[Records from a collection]
———

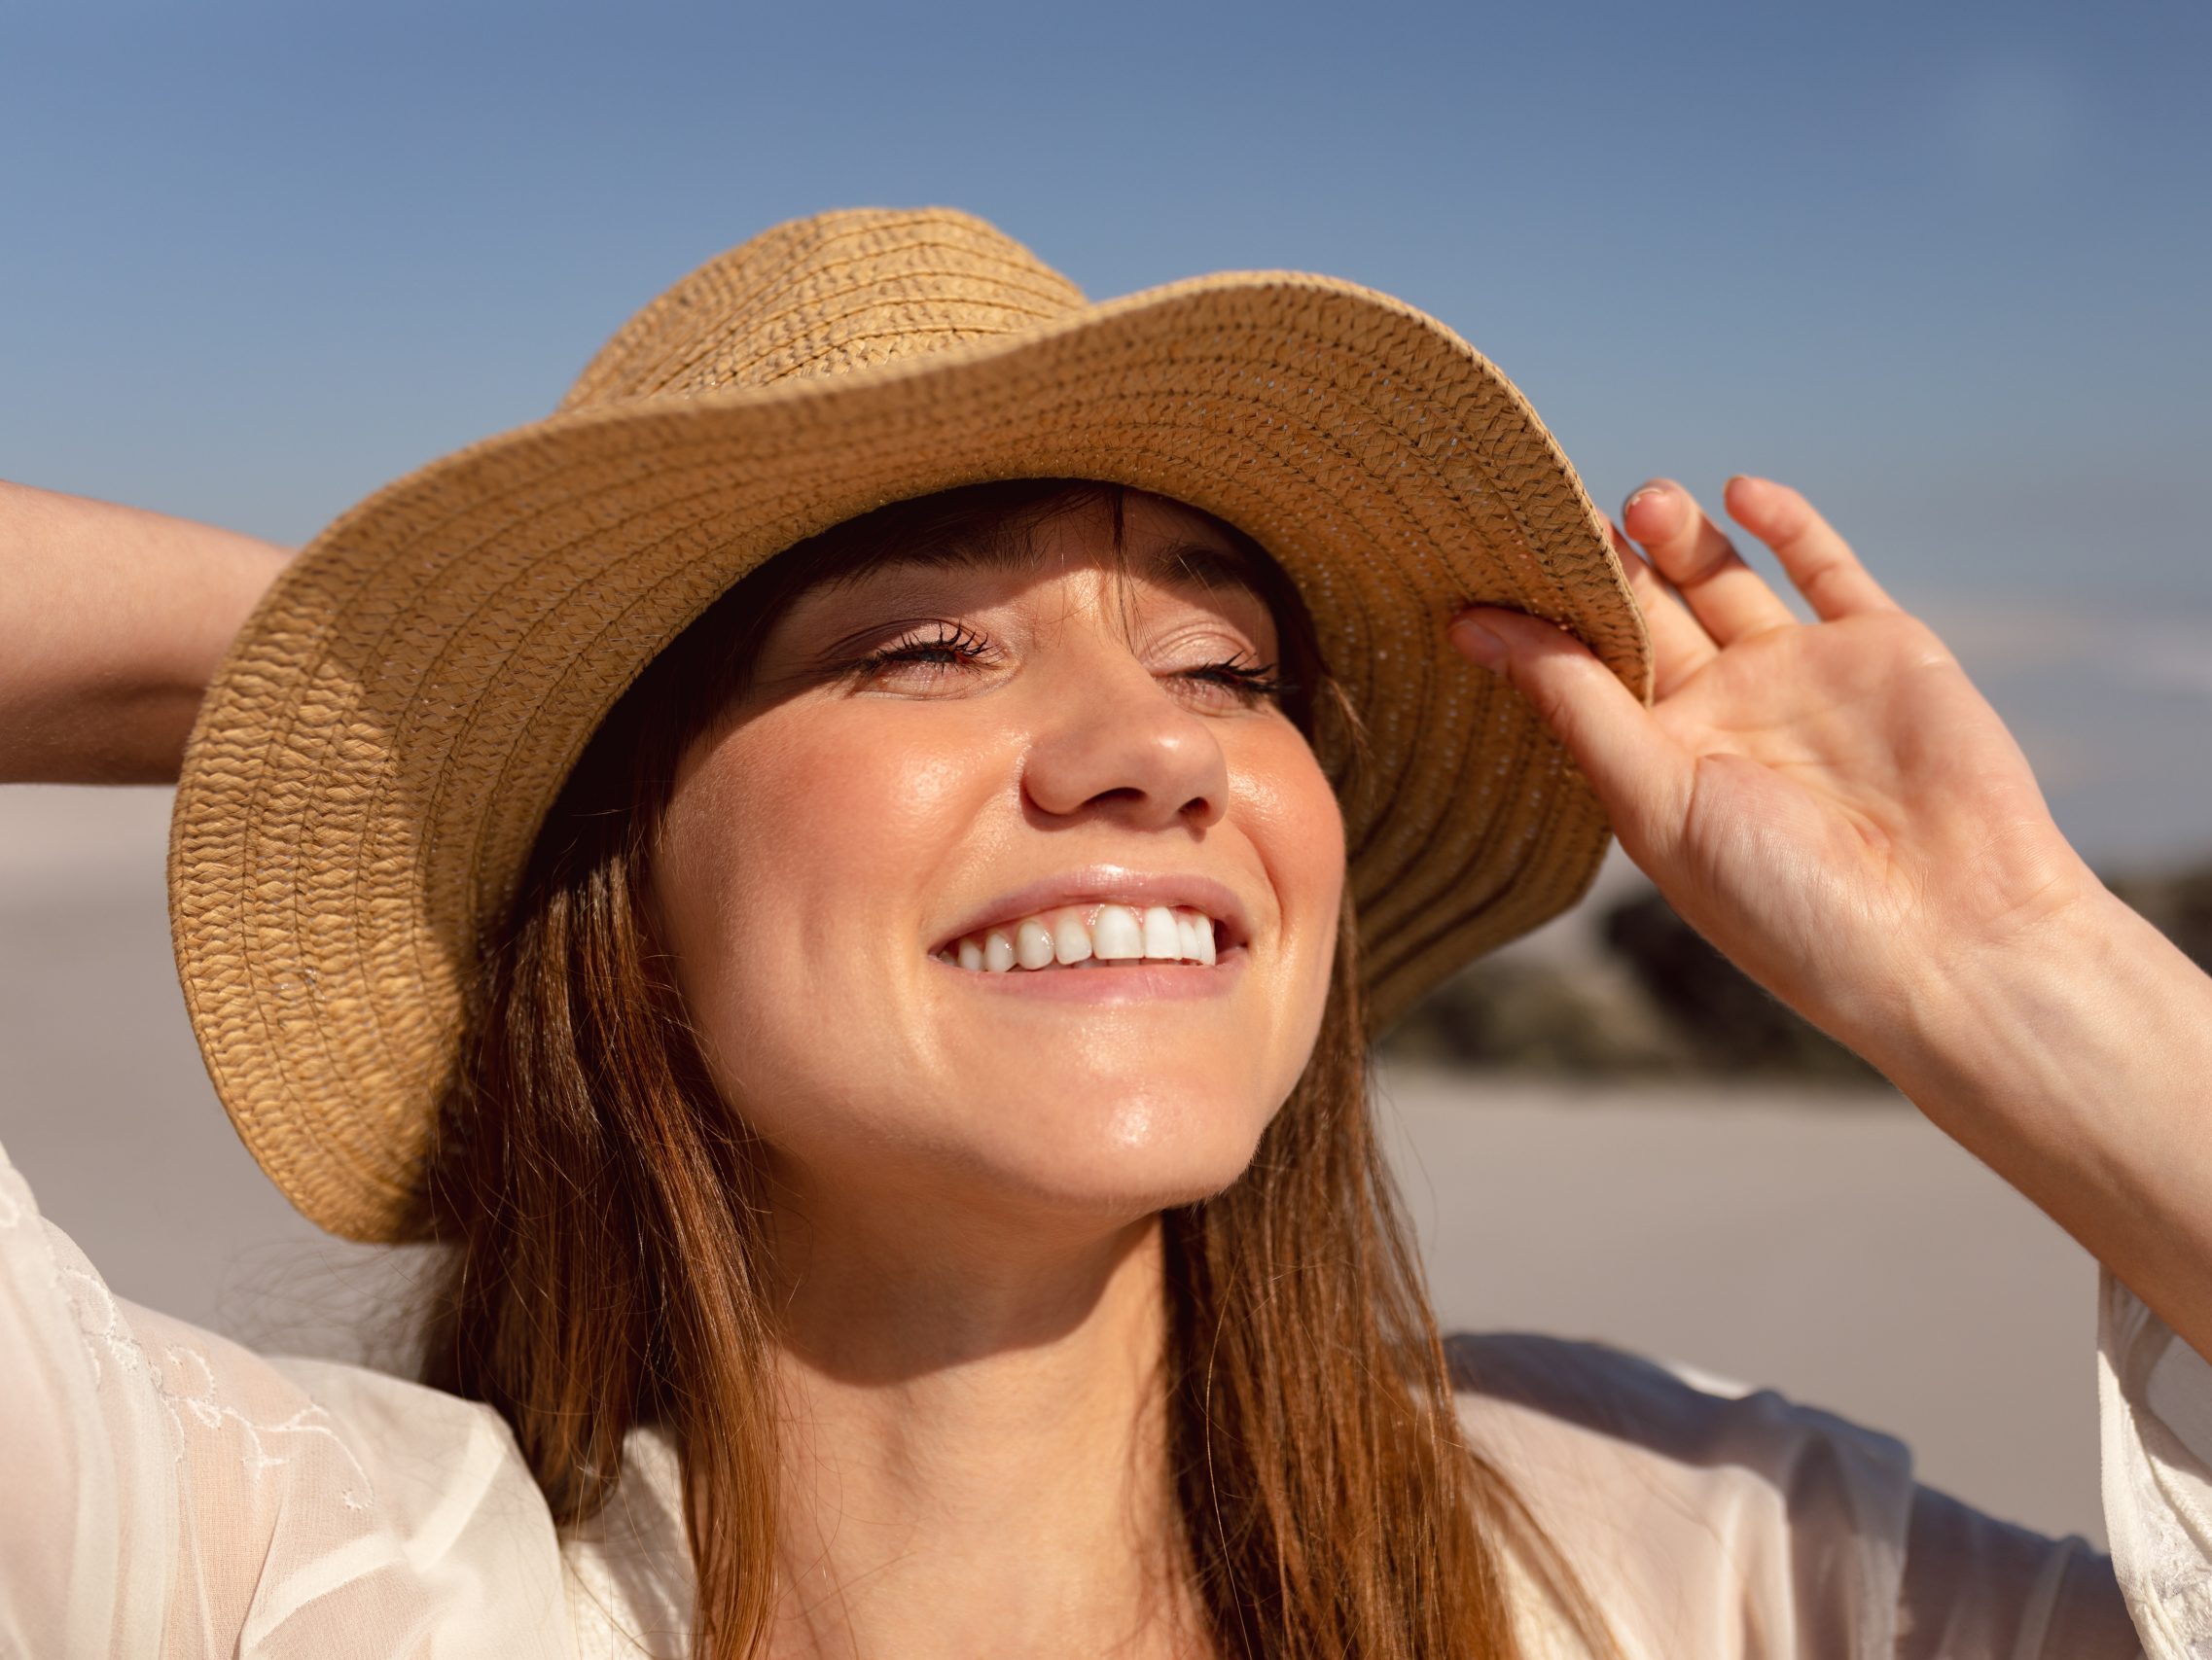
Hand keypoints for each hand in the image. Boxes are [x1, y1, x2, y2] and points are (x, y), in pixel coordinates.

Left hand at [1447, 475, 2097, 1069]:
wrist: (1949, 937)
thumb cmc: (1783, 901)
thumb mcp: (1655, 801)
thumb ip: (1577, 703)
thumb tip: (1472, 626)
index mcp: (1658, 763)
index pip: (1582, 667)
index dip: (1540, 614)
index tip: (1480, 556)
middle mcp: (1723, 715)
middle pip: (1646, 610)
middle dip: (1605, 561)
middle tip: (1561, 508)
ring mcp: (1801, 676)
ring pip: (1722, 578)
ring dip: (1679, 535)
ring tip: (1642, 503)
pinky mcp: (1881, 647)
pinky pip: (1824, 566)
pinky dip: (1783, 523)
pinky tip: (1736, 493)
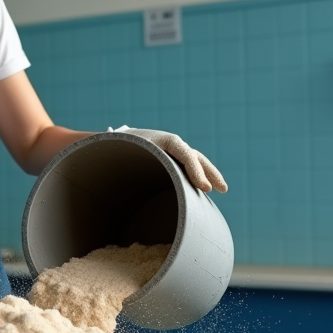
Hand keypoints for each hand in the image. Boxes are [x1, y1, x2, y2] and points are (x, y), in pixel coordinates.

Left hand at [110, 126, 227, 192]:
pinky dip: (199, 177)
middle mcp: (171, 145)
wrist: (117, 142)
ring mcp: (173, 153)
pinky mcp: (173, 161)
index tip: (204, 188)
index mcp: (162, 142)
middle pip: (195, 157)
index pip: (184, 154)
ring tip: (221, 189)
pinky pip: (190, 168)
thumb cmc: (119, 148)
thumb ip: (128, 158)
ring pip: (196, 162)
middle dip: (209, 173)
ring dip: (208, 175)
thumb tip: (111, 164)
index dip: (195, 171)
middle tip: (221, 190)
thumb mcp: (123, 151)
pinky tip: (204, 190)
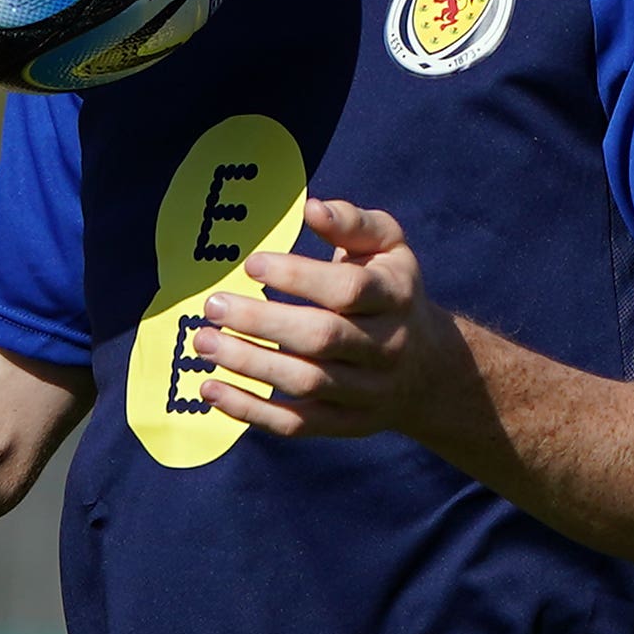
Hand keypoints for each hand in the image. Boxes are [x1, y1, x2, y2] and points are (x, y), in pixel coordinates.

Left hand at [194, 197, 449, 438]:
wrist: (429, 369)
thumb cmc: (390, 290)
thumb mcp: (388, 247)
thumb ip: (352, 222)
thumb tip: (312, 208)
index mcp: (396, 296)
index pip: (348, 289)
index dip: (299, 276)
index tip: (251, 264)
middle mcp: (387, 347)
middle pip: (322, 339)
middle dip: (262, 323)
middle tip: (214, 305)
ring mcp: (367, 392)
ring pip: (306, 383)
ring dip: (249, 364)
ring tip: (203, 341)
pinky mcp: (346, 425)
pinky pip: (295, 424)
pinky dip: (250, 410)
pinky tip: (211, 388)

———

**Work request**
Without including any picture, retype the entries exactly.

**Finished task**
Hand keypoints for each hand in the image. Boxes are [x1, y1, x2, y2] and points are (x, y), in pixel coordinates.

Left hand at [1447, 475, 2097, 1069]:
wrist: (1949, 937)
thumb cmc: (1783, 901)
thumb mcp: (1655, 801)
thumb ip: (1577, 703)
thumb tip: (1472, 626)
index mcp: (1658, 763)
index pip: (1582, 667)
index dip: (1540, 614)
index tip: (1480, 556)
middle mcp: (1723, 715)
middle pip: (1646, 610)
middle dip: (1605, 561)
middle tip: (1561, 508)
ring mcp: (1801, 676)
ring pip: (1722, 578)
ring dip: (1679, 535)
ring tip: (1642, 503)
pinky mcp: (1881, 647)
pinky pip: (1824, 566)
pinky dip: (1783, 523)
pinky tip: (1736, 493)
Hand keypoints for each hand in the image. Boxes are [x1, y1, x2, y2] and points are (x, y), in pixel coordinates.

Left hand at [110, 126, 227, 192]:
pinky dip: (199, 177)
middle mcp: (171, 145)
wrist: (117, 142)
ring mcp: (173, 153)
pinky mcp: (173, 161)
index tip: (204, 188)
index mcp: (162, 142)
middle pip: (195, 157)
index pip: (184, 154)
ring tip: (221, 189)
pinky pip: (190, 168)
thumb cmc: (119, 148)
thumb ip: (128, 158)
ring pip: (196, 162)
middle dip: (209, 173)
ring dip: (208, 175)
thumb tip: (111, 164)
index dip: (195, 171)
middle tip: (221, 190)
thumb mcp: (123, 151)
pinky tip: (204, 190)
Hand keypoints for each hand in the image. Boxes are [x1, y1, x2, y2] and points are (x, y), in pixel coordinates.

Left hand at [194, 197, 449, 438]:
wrist: (429, 369)
thumb cmc: (390, 290)
thumb mcp: (388, 247)
thumb ip: (352, 222)
thumb tip: (312, 208)
index mcp: (396, 296)
index pip: (348, 289)
index dip: (299, 276)
index tip: (251, 264)
middle mcp: (387, 347)
middle pip: (322, 339)
middle dip: (262, 323)
middle tip: (214, 305)
ring mcp: (367, 392)
ring pip: (306, 383)
ring dip: (249, 364)
ring tip: (203, 341)
pinky mcp: (346, 425)
pinky pip: (295, 424)
pinky dip: (250, 410)
pinky tip: (211, 388)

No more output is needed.